In Case anyone is interested here is the documentary from Frontline.

http://www.pbs.org/wgbh/pages/frontline/fighting-for-bin-laden/

 Two Interesting elements in this documentary. One is the usefulness of afghan counter terrorism pursuit teams. For those of you who may not know, these teams are made up of Afghans and are supported by the CIA as well as according to certain journalists are very well trained and well paid. Their role is to stop insurgents from coming over the border as well as launching cross border raids into Pakistan to find and kill Taliban as well as Al Qaeda insurgents again according to the program. It seems to me that this has more positive than negative attributes. I believe, the positive is that it provides the west with a highly functional force to element threats without putting the lives of our troops at risk. The counter terrorism pursuit teams also seem to be having a positive effect against the enemy.  Another positive is that these teams give the west more of a chance to leave Afghanistan.  There are other positive factors as well. The negative is that these counter terrorism pursuit teams have more of a free reign,  and depending on your beliefs of whether this is acceptable or not, are capable of operating in the dark and may commit certain abuses without anyone really knowing. Another negative is that it may further alienate Pakistan from the West as well as the people of both Pakistan as well as Afghanistan. Another possible theory on the consequence of having a force like this is that there is know way of knowing where or not they would support a full democracy if they could, or if possible they would make themselves in charge and create almost the same sort of state that Afghanistan was under when the Taliban were in power. 

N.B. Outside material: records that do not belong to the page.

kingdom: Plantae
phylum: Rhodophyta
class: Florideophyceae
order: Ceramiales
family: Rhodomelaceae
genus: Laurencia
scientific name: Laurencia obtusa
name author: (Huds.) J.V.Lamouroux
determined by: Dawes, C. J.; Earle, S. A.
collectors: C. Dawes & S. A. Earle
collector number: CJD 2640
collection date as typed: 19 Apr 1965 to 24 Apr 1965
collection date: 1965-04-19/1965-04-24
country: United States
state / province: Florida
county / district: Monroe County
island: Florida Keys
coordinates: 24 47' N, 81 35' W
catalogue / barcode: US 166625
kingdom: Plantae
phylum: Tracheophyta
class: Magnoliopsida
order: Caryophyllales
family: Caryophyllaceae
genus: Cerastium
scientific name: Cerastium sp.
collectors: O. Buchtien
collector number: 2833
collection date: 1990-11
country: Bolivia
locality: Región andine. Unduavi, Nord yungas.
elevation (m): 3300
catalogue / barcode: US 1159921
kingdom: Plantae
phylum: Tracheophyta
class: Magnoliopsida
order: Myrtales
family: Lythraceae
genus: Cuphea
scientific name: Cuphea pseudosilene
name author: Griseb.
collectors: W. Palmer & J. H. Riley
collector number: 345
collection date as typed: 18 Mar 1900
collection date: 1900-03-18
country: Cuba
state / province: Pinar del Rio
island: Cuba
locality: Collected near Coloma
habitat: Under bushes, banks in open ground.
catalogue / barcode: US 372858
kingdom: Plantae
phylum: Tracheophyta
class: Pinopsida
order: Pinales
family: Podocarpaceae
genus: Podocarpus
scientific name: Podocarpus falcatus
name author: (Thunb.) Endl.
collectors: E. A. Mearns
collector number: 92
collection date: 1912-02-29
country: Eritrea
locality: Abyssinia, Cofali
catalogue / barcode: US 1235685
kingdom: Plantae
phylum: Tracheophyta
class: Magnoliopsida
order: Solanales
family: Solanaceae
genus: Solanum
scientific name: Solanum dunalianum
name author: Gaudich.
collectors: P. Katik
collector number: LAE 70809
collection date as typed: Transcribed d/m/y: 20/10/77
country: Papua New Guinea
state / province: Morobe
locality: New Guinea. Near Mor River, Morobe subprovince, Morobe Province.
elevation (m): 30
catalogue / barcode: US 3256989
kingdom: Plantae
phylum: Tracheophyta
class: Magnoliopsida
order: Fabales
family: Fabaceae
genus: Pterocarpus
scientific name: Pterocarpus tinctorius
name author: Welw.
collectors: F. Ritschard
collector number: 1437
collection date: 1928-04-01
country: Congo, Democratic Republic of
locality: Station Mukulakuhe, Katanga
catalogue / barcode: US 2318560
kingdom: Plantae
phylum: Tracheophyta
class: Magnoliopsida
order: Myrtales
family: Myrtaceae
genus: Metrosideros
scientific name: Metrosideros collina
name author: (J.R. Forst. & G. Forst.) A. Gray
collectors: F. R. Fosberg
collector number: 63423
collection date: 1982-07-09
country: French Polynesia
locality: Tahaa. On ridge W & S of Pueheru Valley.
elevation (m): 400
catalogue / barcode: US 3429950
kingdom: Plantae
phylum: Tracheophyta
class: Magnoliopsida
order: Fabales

Another interesting segment of the report is when the Taliban commander refers to how the Taliban would not be able to survive without the support of the ISI. The commander goes into further detail about the relationship between the ISI and the Taliban.  Consider the even regarding Osama Bin Laden and now this statement what do you think is the best course of action now to take with Pakistan?


----------



## sean m (11 May 2011)

Here is the second part of this documentary titled, "Kill/Capture"

http://www.pbs.org/wgbh/pages/frontline/kill-capture/


----------



## Sigs Pig (12 May 2011)

Cool!!

I will watch these _and more_! Frontline and PBS Video was blocked from Canadian locales... when was this policy changed? A lot of good documentaries here.

Thanks for the heads up,
ME

Update... found some videos still "unavailable in your region due to rights restrictions"


----------